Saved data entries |
_ _ _ _ _

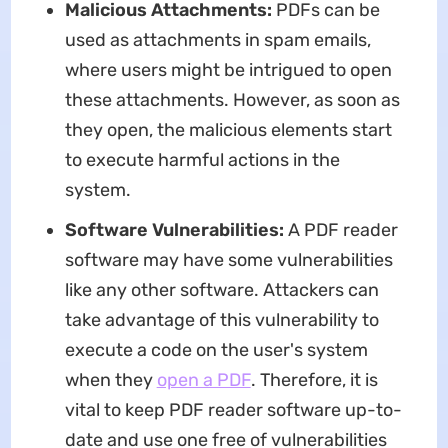
Malicious Attachments:
PDFs can be
used as attachments in spam emails,
where users might be intrigued to open
these attachments. However, as soon as
they open, the malicious elements start
to execute harmful actions in the
system.
Software Vulnerabilities:
A PDF reader
software may have some vulnerabilities
like any other software. Attackers can
take advantage of this vulnerability to
execute a code on the user's system
when they
open a PDF
. Therefore, it is
vital to keep PDF reader software up-to-
date and use one free of vulnerabilities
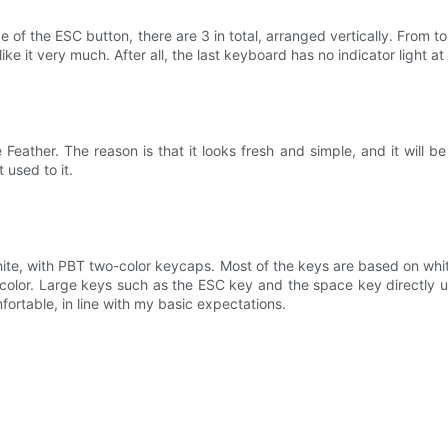
ide of the ESC button, there are 3 in total, arranged vertically. From 
 like it very much. After all, the last keyboard has no indicator light at
ther. The reason is that it looks fresh and simple, and it will be ver
t used to it.
te, with PBT two-color keycaps. Most of the keys are based on whit
 color. Large keys such as the ESC key and the space key directly u
mfortable, in line with my basic expectations.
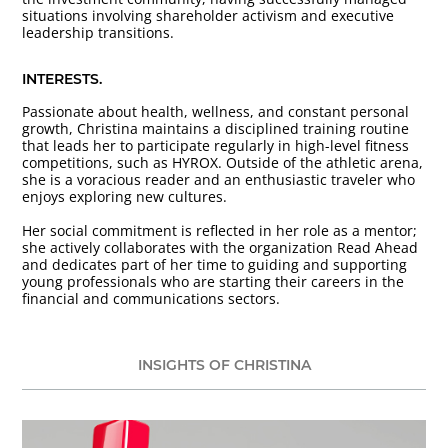
situations involving shareholder activism and executive
leadership transitions.
INTERESTS.
Passionate about health, wellness, and constant personal
growth, Christina maintains a disciplined training routine
that leads her to participate regularly in high-level fitness
competitions, such as HYROX. Outside of the athletic arena,
she is a voracious reader and an enthusiastic traveler who
enjoys exploring new cultures.
Her social commitment is reflected in her role as a mentor;
she actively collaborates with the organization Read Ahead
and dedicates part of her time to guiding and supporting
young professionals who are starting their careers in the
financial and communications sectors.
INSIGHTS OF CHRISTINA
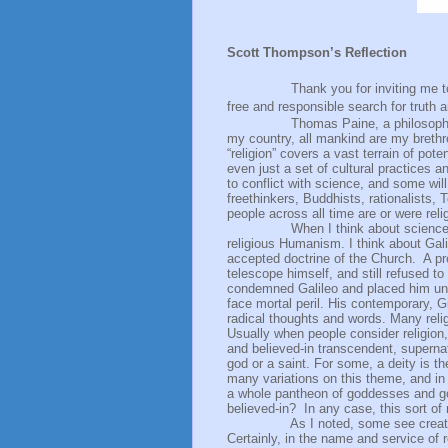
Scott Thompson’s Reflection
Thank you for inviting me to share
free and responsible search for truth
Thomas Paine, a philosophe
my country, all mankind are my brethre
“religion” covers a vast terrain of pote
even just a set of cultural practices 
to conflict with science, and some will
freethinkers, Buddhists, rationalists, 
people across all time are or were reli
When I think about science 
religious Humanism. I think about Gal
accepted doctrine of the Church.
A pr
telescope himself, and still refused 
condemned Galileo and placed him unde
face mortal peril. His contemporary, G
radical thoughts and words. Many religi
Usually when people consider religion
and believed-in transcendent, supernatu
god or a saint. For some, a deity is th
many variations on this theme, and in 
a whole pantheon of goddesses and go
believed-in?
In any case, this sort of
As I noted, some see creati
Certainly, in the name and service of 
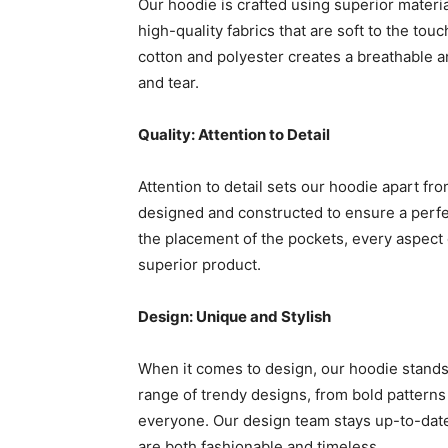
Our hoodie is crafted using superior materi
high-quality fabrics that are soft to the to
cotton and polyester creates a breathable a
and tear.
Quality: Attention to Detail
Attention to detail sets our hoodie apart fr
designed and constructed to ensure a perfec
the placement of the pockets, every aspect o
superior product.
Design: Unique and Stylish
When it comes to design, our hoodie stands o
range of trendy designs, from bold patterns 
everyone. Our design team stays up-to-date 
are both fashionable and timeless.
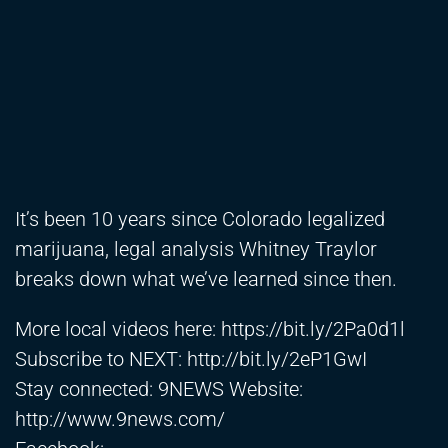
It’s been 10 years since Colorado legalized
marijuana, legal analysis Whitney Traylor
breaks down what we’ve learned since then.
More local videos here:
https://bit.ly/2Pa0d1l
Subscribe to NEXT:
http://bit.ly/2eP1GwI
Stay connected: 9NEWS Website:
http://www.9news.com/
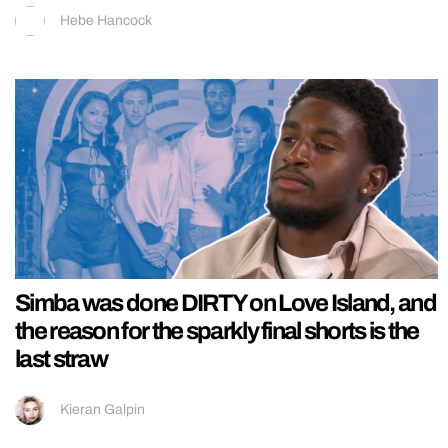
Hebe Hancock
Simba was done DIRTY on Love Island, and
the reason for the sparkly final shorts is the
last straw
Kieran Galpin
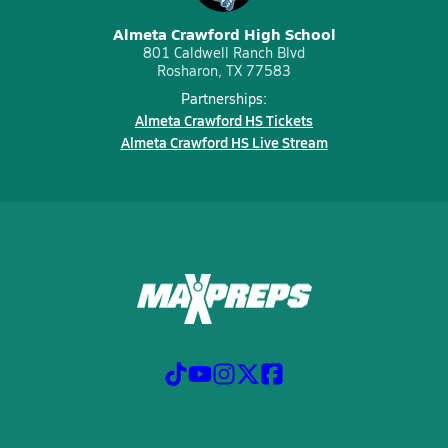
Almeta Crawford High School
801 Caldwell Ranch Blvd
Rosharon, TX 77583
Partnerships:
Almeta Crawford HS Tickets
Almeta Crawford HS Live Stream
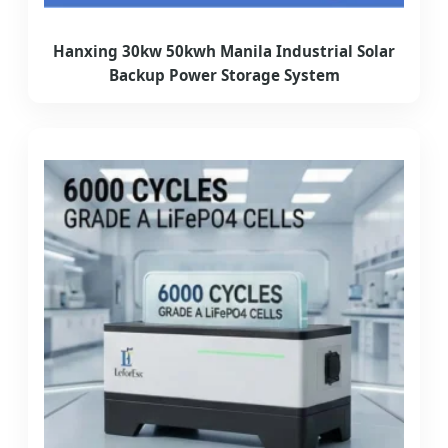
Hanxing 30kw 50kwh Manila Industrial Solar
Backup Power Storage System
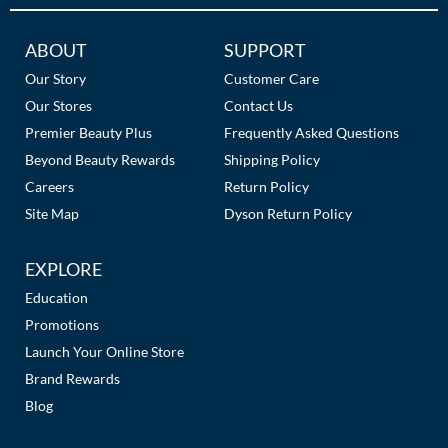
The Color Caddy
Additional
ABOUT
SUPPORT
UNITE
Links
Our Story
Customer Care
Our Stores
Contact Us
Premier Beauty Plus
Frequently Asked Questions
Beyond Beauty Rewards
Shipping Policy
Careers
Return Policy
Site Map
Dyson Return Policy
EXPLORE
Education
Promotions
Launch Your Online Store
Brand Rewards
Blog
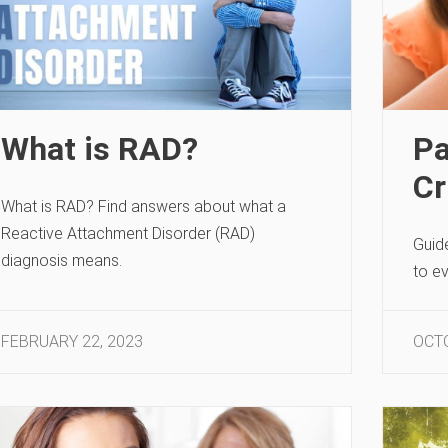
What is RAD?
Pa
Cr
What is RAD? Find answers about what a
Reactive Attachment Disorder (RAD)
Guid
diagnosis means.
to e
FEBRUARY 22, 2023
OCTO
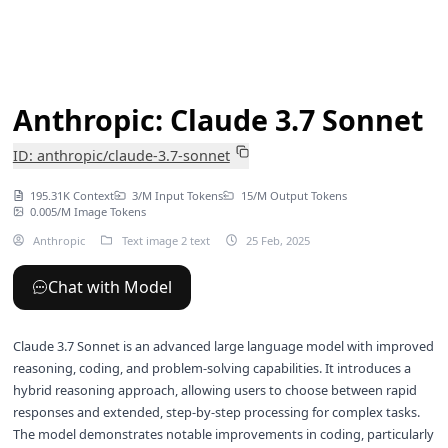
Anthropic: Claude 3.7 Sonnet
ID: anthropic/claude-3.7-sonnet
195.31K Context
3/M Input Tokens
15/M Output Tokens
0.005/M Image Tokens
Anthropic
Text image 2 text
25 Feb, 2025
Chat with Model
Claude 3.7 Sonnet is an advanced large language model with improved
reasoning, coding, and problem-solving capabilities. It introduces a
hybrid reasoning approach, allowing users to choose between rapid
responses and extended, step-by-step processing for complex tasks.
The model demonstrates notable improvements in coding, particularly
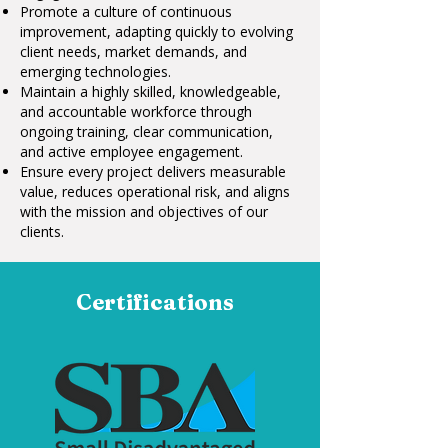
Promote a culture of continuous
improvement, adapting quickly to evolving
client needs, market demands, and
emerging technologies.
Maintain a highly skilled, knowledgeable,
and accountable workforce through
ongoing training, clear communication,
and active employee engagement.
Ensure every project delivers measurable
value, reduces operational risk, and aligns
with the mission and objectives of our
clients.
Certifications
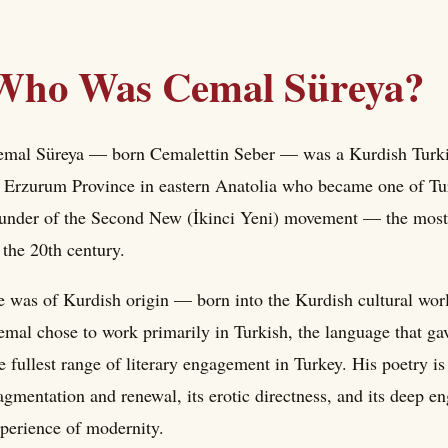
Who Was Cemal Süreya?
mal Süreya — born Cemalettin Seber — was a Kurdish Turkish
 Erzurum Province in eastern Anatolia who became one of Tur
under of the Second New (İkinci Yeni) movement — the most 
 the 20th century.
 was of Kurdish origin — born into the Kurdish cultural wor
mal chose to work primarily in Turkish, the language that ga
e fullest range of literary engagement in Turkey. His poetry is c
agmentation and renewal, its erotic directness, and its deep e
perience of modernity.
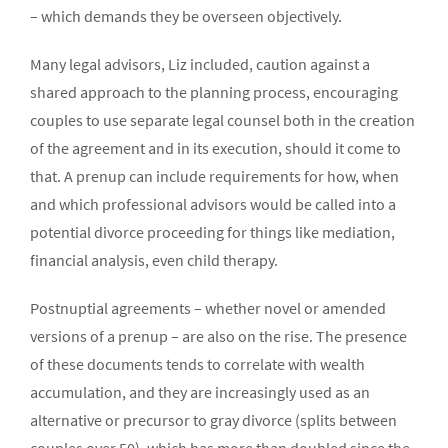
– which demands they be overseen objectively.
Many legal advisors, Liz included, caution against a
shared approach to the planning process, encouraging
couples to use separate legal counsel both in the creation
of the agreement and in its execution, should it come to
that. A prenup can include requirements for how, when
and which professional advisors would be called into a
potential divorce proceeding for things like mediation,
financial analysis, even child therapy.
Postnuptial agreements – whether novel or amended
versions of a prenup – are also on the rise. The presence
of these documents tends to correlate with wealth
accumulation, and they are increasingly used as an
alternative or precursor to gray divorce (splits between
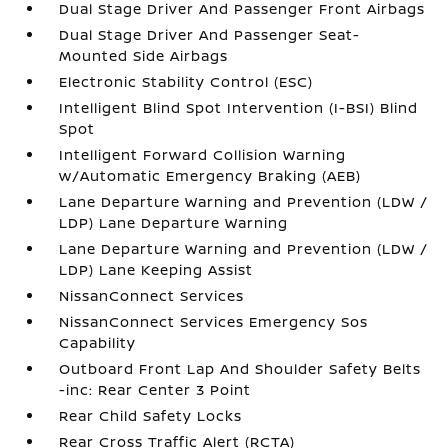
Dual Stage Driver And Passenger Front Airbags
Dual Stage Driver And Passenger Seat-
Mounted Side Airbags
Electronic Stability Control (ESC)
Intelligent Blind Spot Intervention (I-BSI) Blind
Spot
Intelligent Forward Collision Warning
w/Automatic Emergency Braking (AEB)
Lane Departure Warning and Prevention (LDW /
LDP) Lane Departure Warning
Lane Departure Warning and Prevention (LDW /
LDP) Lane Keeping Assist
NissanConnect Services
NissanConnect Services Emergency Sos
Capability
Outboard Front Lap And Shoulder Safety Belts
-inc: Rear Center 3 Point
Rear Child Safety Locks
Rear Cross Traffic Alert (RCTA)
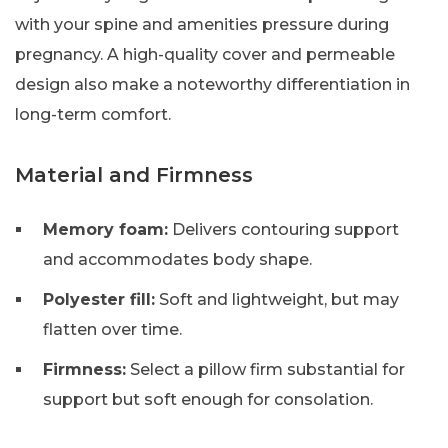
with your spine and amenities pressure during
pregnancy. A high-quality cover and permeable
design also make a noteworthy differentiation in
long-term comfort.
Material and Firmness
Memory foam:
Delivers contouring support
and accommodates body shape.
Polyester fill:
Soft and lightweight, but may
flatten over time.
Firmness:
Select a pillow firm substantial for
support but soft enough for consolation.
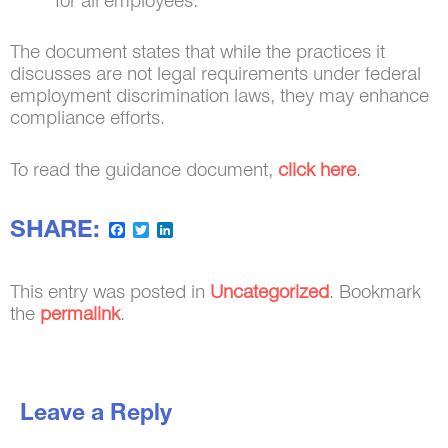
for all employees.
The document states that while the practices it
discusses are not legal requirements under federal
employment discrimination laws, they may enhance
compliance efforts.
To read the guidance document,
click here
.
SHARE:
Facebook
Twitter
LinkedIn
This entry was posted in
Uncategorized
. Bookmark
the
permalink
.
Leave a Reply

_ _ _ _ _

Output the text of every item above as a JSON list of strings, one string per line, skipping blank lines and leaving out the pictures.

RESPONSE AREA |
[
  "Malicious Attachments:",
  "PDFs can be",
  "used as attachments in spam emails,",
  "where users might be intrigued to open",
  "these attachments. However, as soon as",
  "they open, the malicious elements start",
  "to execute harmful actions in the",
  "system.",
  "Software Vulnerabilities:",
  "A PDF reader",
  "software may have some vulnerabilities",
  "like any other software. Attackers can",
  "take advantage of this vulnerability to",
  "execute a code on the user's system",
  "when they",
  "open a PDF",
  ". Therefore, it is",
  "vital to keep PDF reader software up-to-",
  "date and use one free of vulnerabilities",
  "ide of the ESC button, there are 3 in total, arranged vertically. From ",
  " like it very much. After all, the last keyboard has no indicator light at",
  "ther. The reason is that it looks fresh and simple, and it will be ver",
  "t used to it.",
  "te, with PBT two-color keycaps. Most of the keys are based on whit",
  " color. Large keys such as the ESC key and the space key directly u",
  "mfortable, in line with my basic expectations.",
  "situations involving shareholder activism and executive",
  "leadership transitions.",
  "INTERESTS.",
  "Passionate about health, wellness, and constant personal",
  "growth, Christina maintains a disciplined training routine",
  "that leads her to participate regularly in high-level fitness",
  "competitions, such as HYROX. Outside of the athletic arena,",
  "she is a voracious reader and an enthusiastic traveler who",
  "enjoys exploring new cultures.",
  "Her social commitment is reflected in her role as a mentor;",
  "she actively collaborates with the organization Read Ahead",
  "and dedicates part of her time to guiding and supporting",
  "young professionals who are starting their careers in the",
  "financial and communications sectors.",
  "INSIGHTS OF CHRISTINA",
  "Scott Thompson’s Reflection",
  "Thank you for inviting me to share",
  "free and responsible search for truth",
  "Thomas Paine, a philosophe",
  "my country, all mankind are my brethre",
  "“religion” covers a vast terrain of pote",
  "even just a set of cultural practices ",
  "to conflict with science, and some will",
  "freethinkers, Buddhists, rationalists, ",
  "people across all time are or were reli",
  "When I think about science ",
  "religious Humanism. I think about Gal",
  "accepted doctrine of the Church.",
  "A pr",
  "telescope himself, and still refused ",
  "condemned Galileo and placed him unde",
  "face mortal peril. His contemporary, G",
  "radical thoughts and words. Many religi",
  "Usually when people consider religion",
  "and believed-in transcendent, supernatu",
  "god or a saint. For some, a deity is th",
  "many variations on this theme, and in ",
  "a whole pantheon of goddesses and go",
  "believed-in?",
  "In any case, this sort of",
  "As I noted, some see creati",
  "Certainly, in the name and service of ",
  "Our hoodie is crafted using superior materi",
  "high-quality fabrics that are soft to the to",
  "cotton and polyester creates a breathable a",
  "and tear.",
  "Quality: Attention to Detail",
  "Attention to detail sets our hoodie apart fr",
  "designed and constructed to ensure a perfec",
  "the placement of the pockets, every aspect o",
  "superior product.",
  "Design: Unique and Stylish",
  "When it comes to design, our hoodie stands o",
  "range of trendy designs, from bold patterns ",
  "everyone. Our design team stays up-to-date ",
  "are both fashionable and timeless.",
  "It’s been 10 years since Colorado legalized",
  "marijuana, legal analysis Whitney Traylor",
  "breaks down what we’ve learned since then.",
  "More local videos here:",
  "https://bit.ly/2Pa0d1l",
  "Subscribe to NEXT:",
  "http://bit.ly/2eP1GwI",
  "Stay connected: 9NEWS Website:",
  "http://www.9news.com/",
  "Hebe Hancock",
  "Simba was done DIRTY on Love Island, and",
  "the reason for the sparkly final shorts is the",
  "last straw",
  "Kieran Galpin",
  "Almeta Crawford High School",
  "801 Caldwell Ranch Blvd",
  "Rosharon, TX 77583",
  "Partnerships:",
  "Almeta Crawford HS Tickets",
  "Almeta Crawford HS Live Stream",
  "Hanxing 30kw 50kwh Manila Industrial Solar",
  "Backup Power Storage System",
  "The Color Caddy",
  "Additional",
  "ABOUT",
  "SUPPORT",
  "UNITE",
  "Links",
  "Our Story",
  "Customer Care",
  "Our Stores",
  "Contact Us",
  "Premier Beauty Plus",
  "Frequently Asked Questions",
  "Beyond Beauty Rewards",
  "Shipping Policy",
  "Careers",
  "Return Policy",
  "Site Map",
  "Dyson Return Policy",
  "EXPLORE",
  "Education",
  "Promotions",
  "Launch Your Online Store",
  "Brand Rewards",
  "Blog",
  "What is RAD?",
  "Pa",
  "Cr",
  "What is RAD? Find answers about what a",
  "Reactive Attachment Disorder (RAD)",
  "Guid",
  "diagnosis means.",
  "to e",
  "FEBRUARY 22, 2023",
  "OCTO",
  "Anthropic: Claude 3.7 Sonnet",
  "ID: anthropic/claude-3.7-sonnet",
  "195.31K Context",
  "3/M Input Tokens",
  "15/M Output Tokens",
  "0.005/M Image Tokens",
  "Anthropic",
  "Text image 2 text",
  "25 Feb, 2025",
  "Chat with Model",
  "Claude 3.7 Sonnet is an advanced large language model with improved",
  "reasoning, coding, and problem-solving capabilities. It introduces a",
  "hybrid reasoning approach, allowing users to choose between rapid",
  "responses and extended, step-by-step processing for complex tasks.",
  "The model demonstrates notable improvements in coding, particularly",
  "Promote a culture of continuous",
  "improvement, adapting quickly to evolving",
  "client needs, market demands, and",
  "emerging technologies.",
  "Maintain a highly skilled, knowledgeable,",
  "and accountable workforce through",
  "ongoing training, clear communication,",
  "and active employee engagement.",
  "Ensure every project delivers measurable",
  "value, reduces operational risk, and aligns",
  "with the mission and objectives of our",
  "clients.",
  "Certifications",
  "Who Was Cemal Süreya?",
  "mal Süreya — born Cemalettin Seber — was a Kurdish Turkish",
  " Erzurum Province in eastern Anatolia who became one of Tur",
  "under of the Second New (İkinci Yeni) movement — the most ",
  " the 20th century.",
  " was of Kurdish origin — born into the Kurdish cultural wor",
  "mal chose to work primarily in Turkish, the language that ga",
  "e fullest range of literary engagement in Turkey. His poetry is c",
  "agmentation and renewal, its erotic directness, and its deep e",
  "perience of modernity.",
  "– which demands they be overseen objectively.",
  "Many legal advisors, Liz included, caution against a",
  "shared approach to the planning process, encouraging",
  "couples to use separate legal counsel both in the creation",
  "of the agreement and in its execution, should it come to",
  "that. A prenup can include requirements for how, when",
  "and which professional advisors would be called into a",
  "potential divorce proceeding for things like mediation,",
  "financial analysis, even child therapy.",
  "Postnuptial agreements – whether novel or amended",
  "versions of a prenup – are also on the rise. The presence",
  "of these documents tends to correlate with wealth",
  "accumulation, and they are increasingly used as an",
  "alternative or precursor to gray divorce (splits between",
  "Dual Stage Driver And Passenger Front Airbags",
  "Dual Stage Driver And Passenger Seat-",
  "Mounted Side Airbags",
  "Electronic Stability Control (ESC)",
  "Intelligent Blind Spot Intervention (I-BSI) Blind",
  "Spot",
  "Intelligent Forward Collision Warning",
  "w/Automatic Emergency Braking (AEB)",
  "Lane Departure Warning and Prevention (LDW /",
  "LDP) Lane Departure Warning",
  "Lane Departure Warning and Prevention (LDW /",
  "LDP) Lane Keeping Assist",
  "NissanConnect Services",
  "NissanConnect Services Emergency Sos",
  "Capability",
  "Outboard Front Lap And Shoulder Safety Belts",
  "-inc: Rear Center 3 Point",
  "Rear Child Safety Locks",
  "Rear Cross Traffic Alert (RCTA)",
  "with your spine and amenities pressure during",
  "pregnancy. A high-quality cover and permeable",
  "design also make a noteworthy differentiation in",
  "long-term comfort.",
  "Material and Firmness",
  "Memory foam:",
  "Delivers contouring support",
  "and accommodates body shape.",
  "Polyester fill:",
  "Soft and lightweight, but may",
  "flatten over time.",
  "Firmness:",
  "Select a pillow firm substantial for",
  "support but soft enough for consolation.",
  "for all employees.",
  "The document states that while the practices it",
  "discusses are not legal requirements under federal",
  "employment discrimination laws, they may enhance",
  "compliance efforts.",
  "To read the guidance document,",
  "click here",
  ".",
  "SHARE:",
  "Facebook",
  "Twitter",
  "LinkedIn",
  "This entry was posted in",
  "Uncategorized",
  ". Bookmark",
  "the",
  "permalink",
  ".",
  "Leave a Reply"
]